Für das zentralisierte Verfahren der EMA müssen Produktinformationen (SmPC, Packungsbeilage, Kennzeichnung) in alle 24 EU-Amtssprachen übersetzt werden. Für dezentralisierte Verfahren und Verfahren der gegenseitigen Anerkennung sind die Sprachen der beteiligten Mitgliedstaaten erforderlich.

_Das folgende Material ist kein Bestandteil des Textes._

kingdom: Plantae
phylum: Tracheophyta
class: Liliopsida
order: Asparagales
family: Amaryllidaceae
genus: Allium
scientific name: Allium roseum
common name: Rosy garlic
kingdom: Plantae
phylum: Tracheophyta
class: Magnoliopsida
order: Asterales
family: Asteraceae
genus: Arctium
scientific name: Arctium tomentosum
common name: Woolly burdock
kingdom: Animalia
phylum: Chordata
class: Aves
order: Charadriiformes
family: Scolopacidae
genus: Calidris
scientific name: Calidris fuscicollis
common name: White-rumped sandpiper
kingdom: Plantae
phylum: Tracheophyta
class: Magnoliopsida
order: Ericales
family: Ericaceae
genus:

M21 Global koordiniert die Übersetzung in alle benötigten Sprachen mit konsistenter Terminologie.
Das Common Technical Document (CTD) umfasst fünf Module, wobei Modul 1 (administrative Informationen) länderspezifisch und immer in der Landessprache einzureichen ist. Module 2 bis 5 werden üblicherweise auf Englisch akzeptiert, einzelne Behörden verlangen jedoch Übersetzungen bestimmter Abschnitte. Die Übersetzer von M21 Global kennen die modulspezifischen Anforderungen und die CTD-Formatierungsstandards.
Das elektronische Common Technical Document (eCTD) erfordert spezifische Dateiformate, Benennungskonventionen und Ordnerstrukturen. Übersetzungen müssen diese technischen Vorgaben exakt einhalten, damit die elektronische Einreichung beim CESP-Portal oder den nationalen Portalen validiert wird. M21 Global liefert Übersetzungen im korrekten eCTD-Format.
Das BfArM verlangt für nationale Verfahren die Einreichung in deutscher Sprache, einschließlich Modul 1 und der Produktinformationstexte. Zusätzlich gelten spezifische Formatierungsvorgaben und terminologische Anforderungen gemäß dem deutschen Arzneimittelgesetz (AMG). M21 Global verfügt über mehr als 20 Jahre Erfahrung mit den Besonderheiten der deutschen Zulassungsbehörde.